(WHAT YOU SHOULD DO):
Can you continue the essay on attention as a muscle, starting right after its last paragraph?

(SUPPLIED TEXT):
Saturday, March 22, 2008

The Attention as a Muscle

Our primary tool for working is our Attention and yet this tool is initially almost completely invisible. In our linguistic development we have learned to associate "attention" with "interest" and see it as a curiously random occurrence, a thing that may or may not be there. When it is not there, more often than not, we blame it on the object itself for not "holding our attention". We are thus in a state where anything that moves across our field of vision (or any of the other senses) may suddenly grab hold of our attention and keep it for a while. Or conversely, we may be unable to maintain our attention on a particular object or task because there are so many other distractions (both inside and outside of us) that constantly pull at it.
If you walk down the street of any big city, you experience something like the insides of a pinball machine, where your attention is the silver ball being bounced back and forth, from advertising to political message to driving sign to person asking for money to policeman giving directions to preacher offering salvation and back to advertisement. In a city, where all these different "attention magnets" reside in a single space, it is easy to see how our attention wanders helplessly from one object to another, from one message to another, from one desire to another.
But the same is true when you are all alone, sitting in your room with your eyes closed. Various elements in you will pop up and demand the energy of your attention. Worries about paying bills, thoughts of future meetings, wonderful people you will encounter someday, achievements that you are planning, things that were said to you recently, long forgotten encounters suddenly resurfacing… all kinds of things will stick up and claim to need the scarce energy of your attention. And you will flow from one to the other, just like you do when you walk through the city.
What we need to develop then is the ability to place and hold our attention. Here you can imagine your attention as a ray of light, a ray that can be diffused outward or it can be focused in to become an intense laser. If you look around you right now, picture a ray of light that extends outward from your forehead and lands wherever you place it (or wherever it’s called). Feel it as a ray of light that has a limited amount of energy, sometimes more, sometimes less. Every time it lands on an object, a bit of that energy moves away from you, mostly dissolving outwardly like the enthropic heat that constantly leaves your body as well. Energy without direction and without focus. Energy that simply spreads out into the void. If you picture it this way, if you start to perceive it and feel it that way, you may feel a pain in your heart, a sense that something precious is being discarded without sense or purpose. And that is exactly what we are doing, moment after moment, day after day, week after week… year after year. A never ending dispersal of attention that leaves us weak and unable to Work.

Excerpts from a dataset
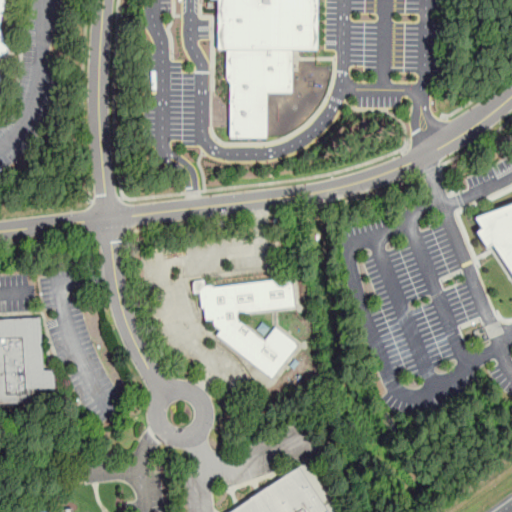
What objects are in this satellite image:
road: (404, 10)
building: (2, 35)
building: (1, 37)
road: (384, 43)
building: (262, 53)
building: (261, 54)
road: (37, 80)
road: (380, 86)
road: (477, 97)
road: (81, 101)
road: (160, 110)
road: (429, 117)
road: (416, 122)
road: (425, 132)
road: (477, 144)
road: (214, 149)
road: (201, 169)
road: (428, 171)
road: (445, 185)
road: (214, 189)
road: (478, 191)
road: (268, 198)
road: (105, 199)
road: (104, 202)
road: (348, 202)
road: (257, 214)
road: (183, 223)
building: (499, 228)
building: (498, 232)
road: (109, 234)
road: (46, 240)
road: (464, 255)
road: (161, 262)
road: (15, 291)
road: (440, 296)
road: (407, 316)
building: (249, 318)
building: (250, 319)
road: (66, 323)
road: (371, 329)
road: (504, 357)
building: (21, 359)
building: (21, 360)
road: (156, 424)
road: (258, 457)
road: (138, 468)
road: (108, 471)
road: (200, 474)
building: (282, 496)
building: (282, 497)
building: (59, 510)
building: (60, 511)
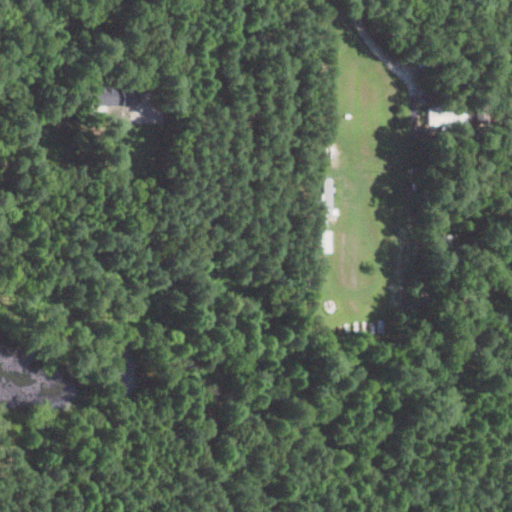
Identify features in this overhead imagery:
road: (140, 41)
road: (374, 47)
building: (98, 96)
building: (110, 97)
building: (478, 113)
building: (445, 114)
building: (444, 115)
building: (325, 197)
building: (324, 203)
building: (451, 247)
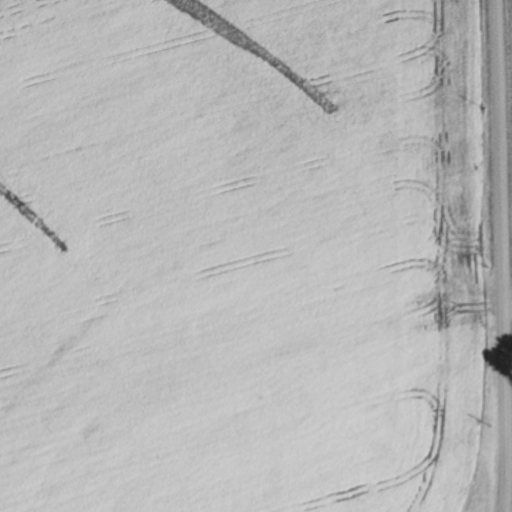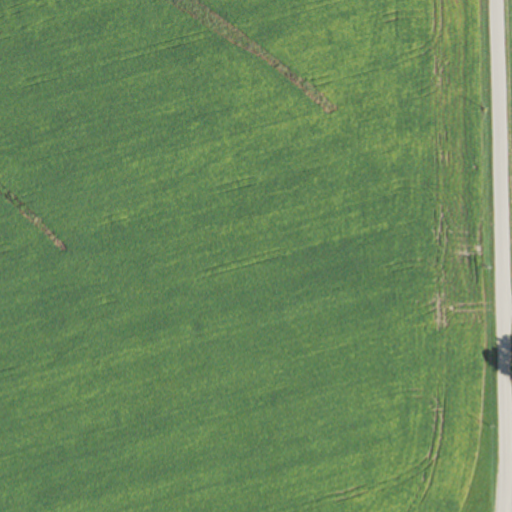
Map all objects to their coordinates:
road: (499, 256)
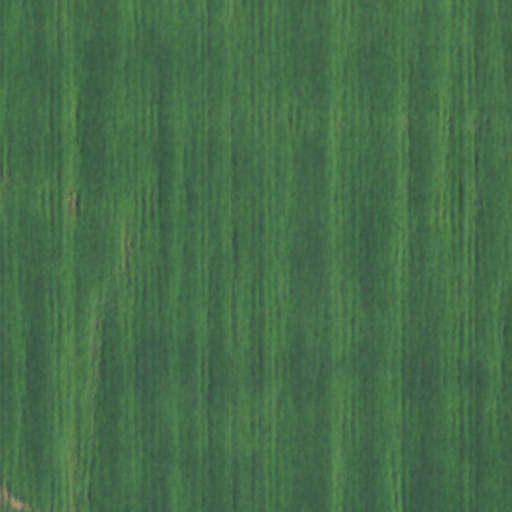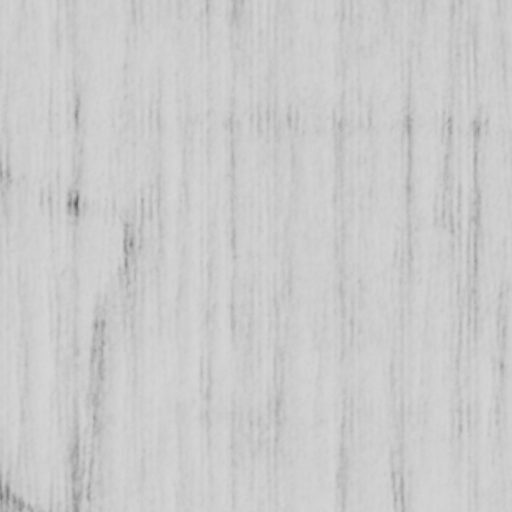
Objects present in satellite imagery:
crop: (256, 256)
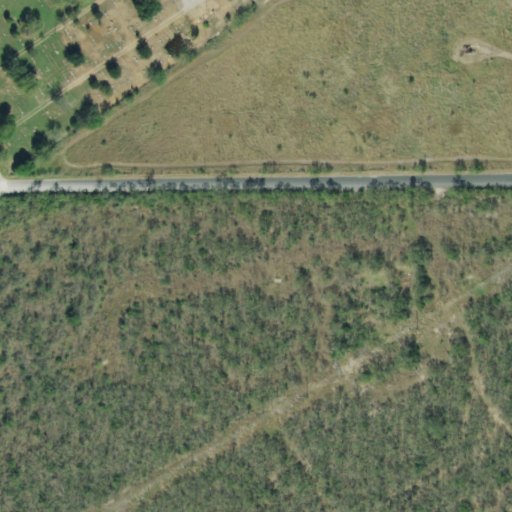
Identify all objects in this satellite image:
park: (90, 58)
road: (255, 185)
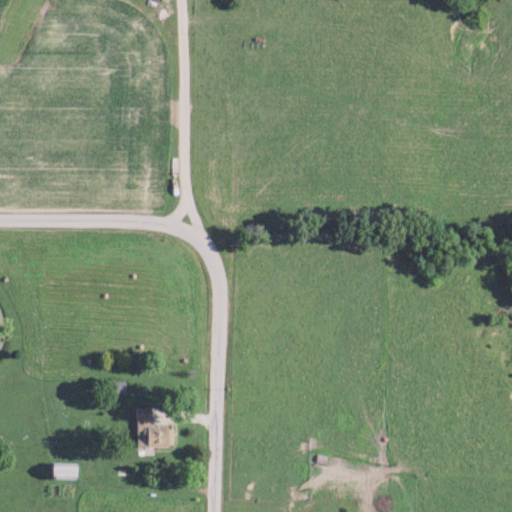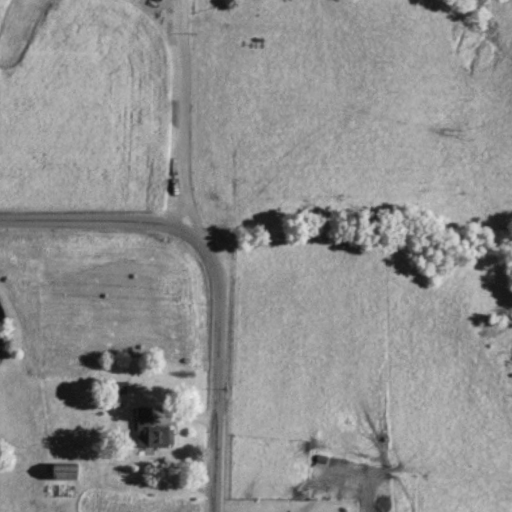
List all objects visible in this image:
road: (181, 115)
road: (219, 271)
building: (140, 414)
building: (155, 436)
building: (58, 470)
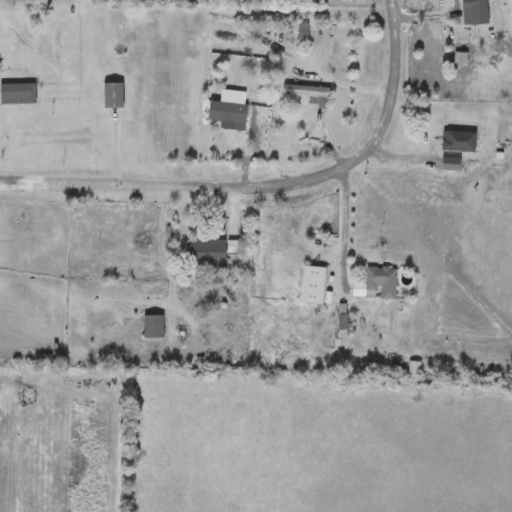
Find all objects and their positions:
building: (303, 34)
building: (304, 35)
building: (309, 93)
building: (310, 93)
building: (18, 94)
building: (18, 94)
building: (114, 95)
building: (115, 95)
building: (459, 140)
building: (460, 140)
road: (257, 176)
road: (346, 216)
building: (209, 253)
building: (209, 253)
building: (382, 281)
building: (383, 281)
building: (314, 284)
building: (314, 284)
building: (154, 326)
building: (154, 326)
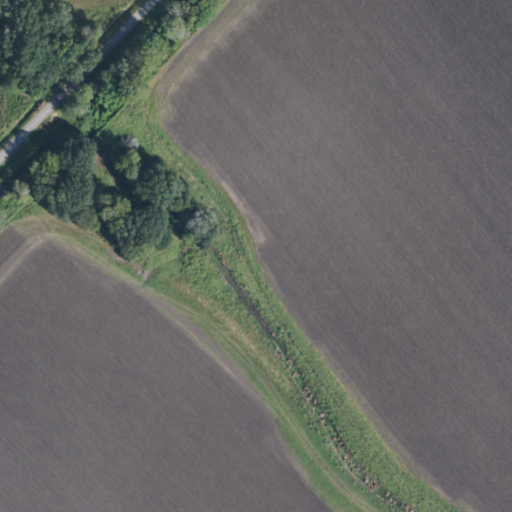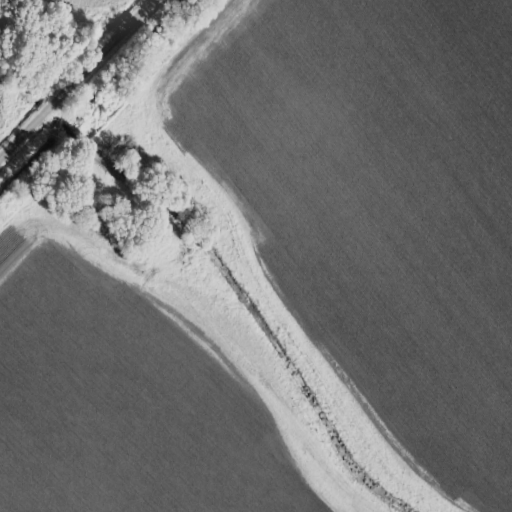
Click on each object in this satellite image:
road: (76, 79)
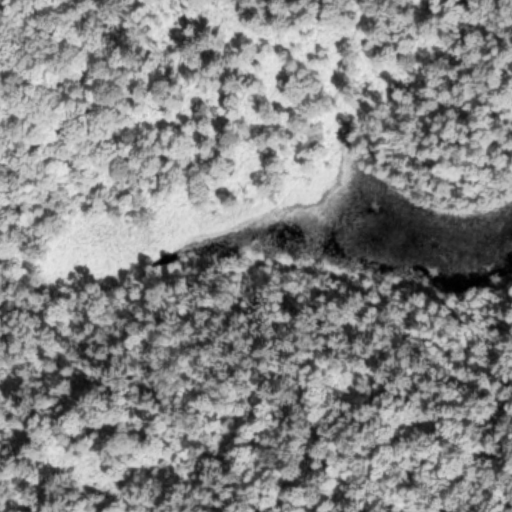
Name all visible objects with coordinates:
road: (131, 96)
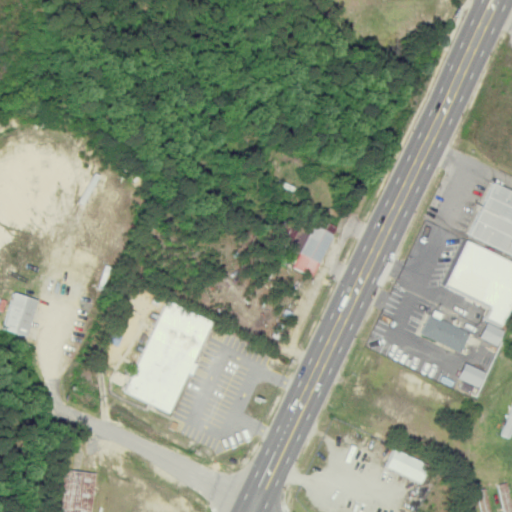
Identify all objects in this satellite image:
building: (494, 219)
building: (324, 225)
building: (303, 244)
road: (371, 253)
building: (482, 280)
building: (17, 313)
building: (443, 333)
building: (491, 333)
building: (167, 355)
building: (508, 422)
road: (156, 453)
building: (405, 465)
building: (72, 491)
building: (503, 497)
building: (481, 500)
road: (254, 510)
road: (257, 510)
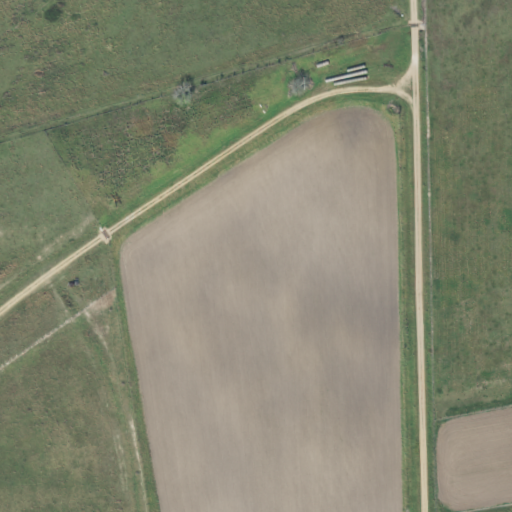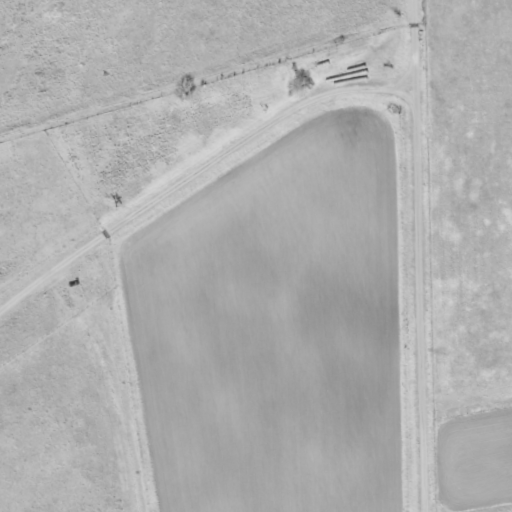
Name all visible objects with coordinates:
road: (419, 255)
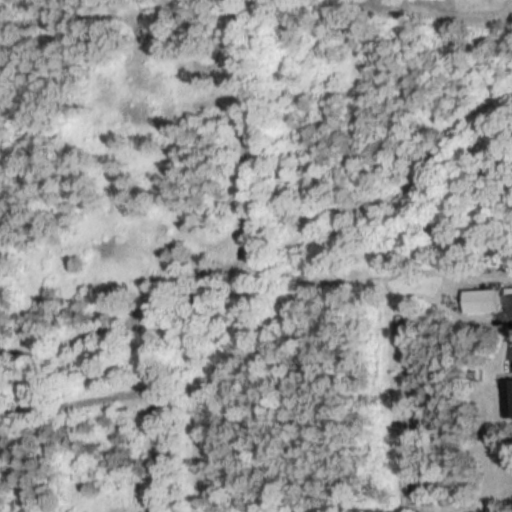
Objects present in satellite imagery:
road: (508, 299)
building: (509, 398)
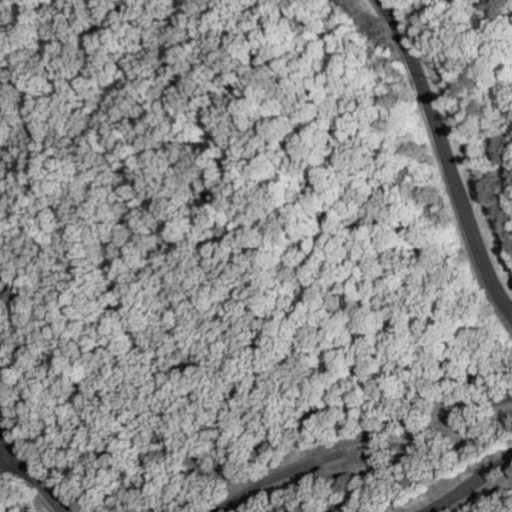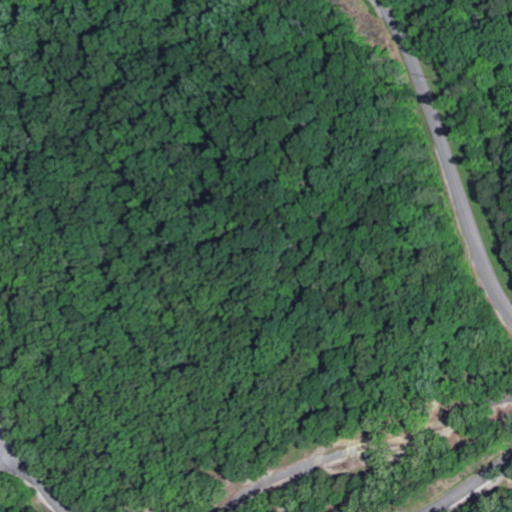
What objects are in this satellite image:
road: (447, 156)
park: (256, 256)
road: (365, 452)
road: (28, 478)
road: (470, 487)
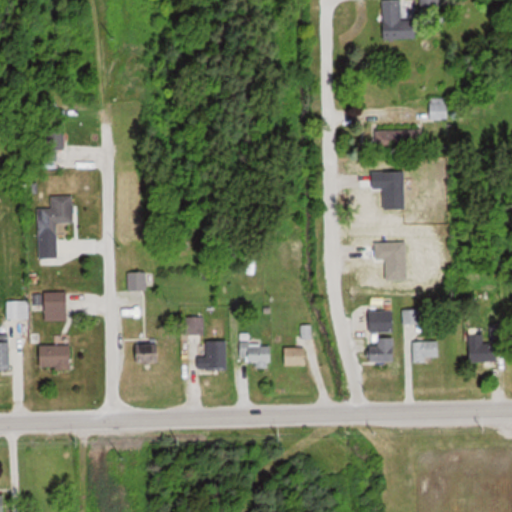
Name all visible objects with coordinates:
building: (429, 3)
building: (397, 22)
power tower: (112, 36)
building: (440, 109)
building: (400, 139)
road: (308, 208)
building: (416, 212)
building: (54, 224)
power tower: (120, 246)
building: (139, 281)
road: (106, 286)
building: (68, 306)
building: (382, 321)
building: (196, 325)
building: (486, 345)
road: (180, 347)
building: (384, 349)
building: (427, 351)
building: (149, 353)
building: (6, 355)
building: (217, 355)
building: (262, 355)
building: (298, 355)
building: (58, 356)
road: (256, 414)
power tower: (123, 451)
building: (2, 503)
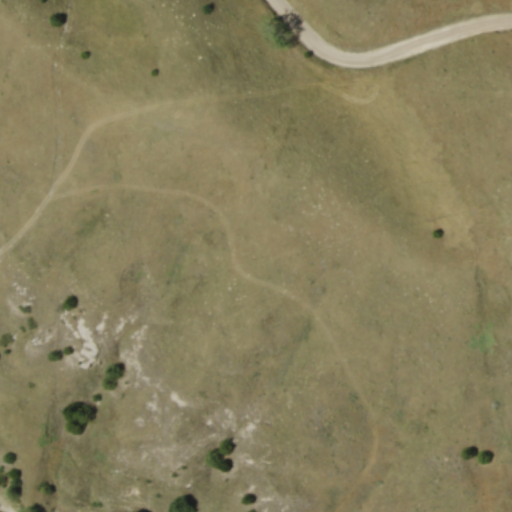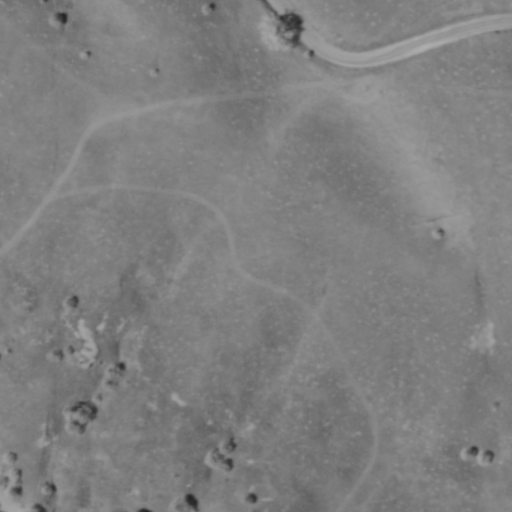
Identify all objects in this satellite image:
road: (384, 52)
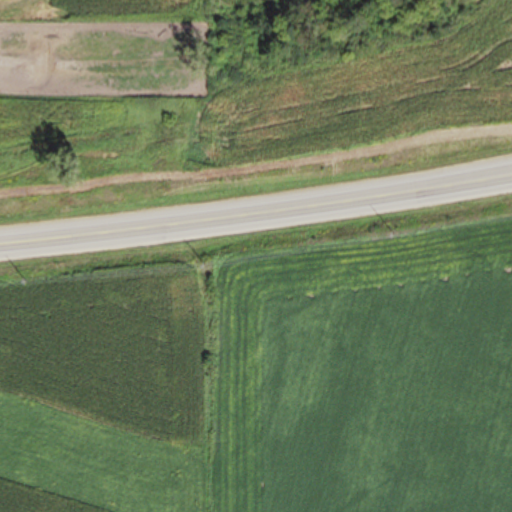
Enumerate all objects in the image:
road: (256, 212)
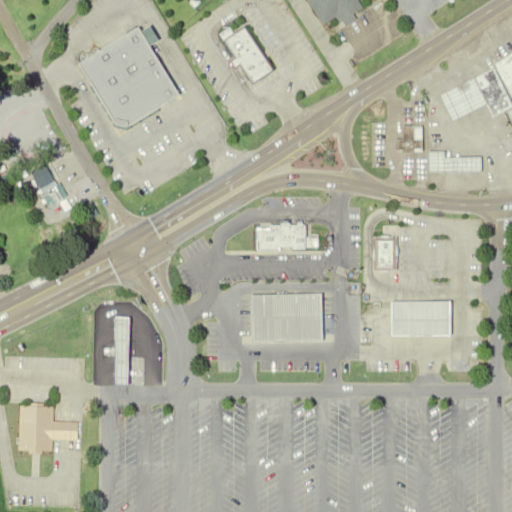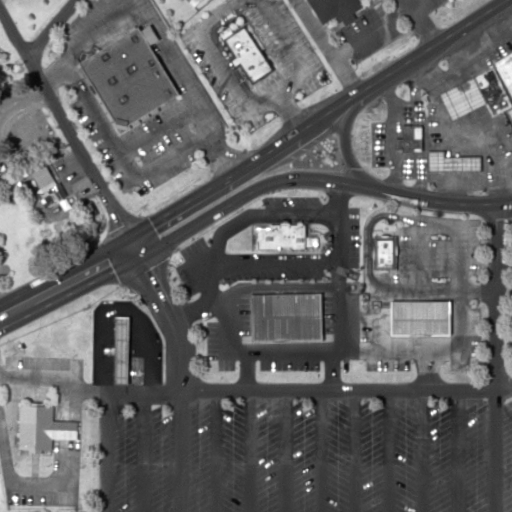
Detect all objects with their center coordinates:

(EXERCISE RESULT):
This situation cannot be solved overnight. No matter how much we realize the reality of the loss, the terrible waste of our current predicament, our attention will continue to wander, spilling outwards like a leaky faucet. We need to develop our ability to focus our attention and this will take time. Like lifting weights, it is a periodic recurrent practice that is needed. Nothing will change after one day of work, not after a week… maybe after a month something may be noticeable. But we have to work on developing this muscle of attention over years in order to truly develop it. This must be intense and constant work. What takes months to develop can be lost in a matter of minutes… and then we have to start over.
Begin to perceive your attention as a precious scarce resource that needs to be developed and enriched. Use the little bit of attention that you do have to develop your skill further. And most importantly: Start from where you are. The attention you have right now is all you have. There’s no use in wishing it was better or stronger. Whatever miniscule skill you have at this point, that is what you have to work with. Like with lifting weights, you can’t start by trying to bench press 200 pounds. You use the muscles you have to develop them further, without hurting yourself. So start with small efforts (no longer than 1 minute) and slowly increase the span and the intensity of your practice. Start small and increase slowly but steadily. It’s much more useful to do something very small very well than to try something big and fail repeatedly. In fact, the second option will only lead to frustration and will lead you away from this work. Be as gentle with your machine as you would be with a little child. In many ways, that is exactly what it is.

Select for yourself a simple vase.It may be one that you have around the house, or you can pick one up from a second hand store.You will need a space in which you will be undisturbed for 5 min.Sit in a straight backed chair with the vase on a table or another chair approximately three feet away from you and within your line of vision.Set a timer for one minute.Your aim is to concentrate on the vase. Hold it with your attention. Do not analyze the different parts of the vase, or think a series of thoughts about the vase, or associate various ideas to the vase.See the vase as it exists in itself, without any connections to other things. Let the perception of the vase fill your entire mind. Do not let other thoughts or feelings or sounds or body sensation distract you. When they arise, simply acknowledge that your attention has wandered and redirect it to the vase.If you find that a particular noise or itch is extra annoying, expand into the irritation rather than attempting to retract or defend yourself from it. Expand into it and allow it to dissolve so that all of your awareness will return to the vase alone.When the timer sounds the experiment has ended.
As you do this experiment over time, increase the amount of time. Don’t add more than one minute per week. When you can’t hold the attention any longer, it may mean you have tried a span that is too long and you should bring it back down.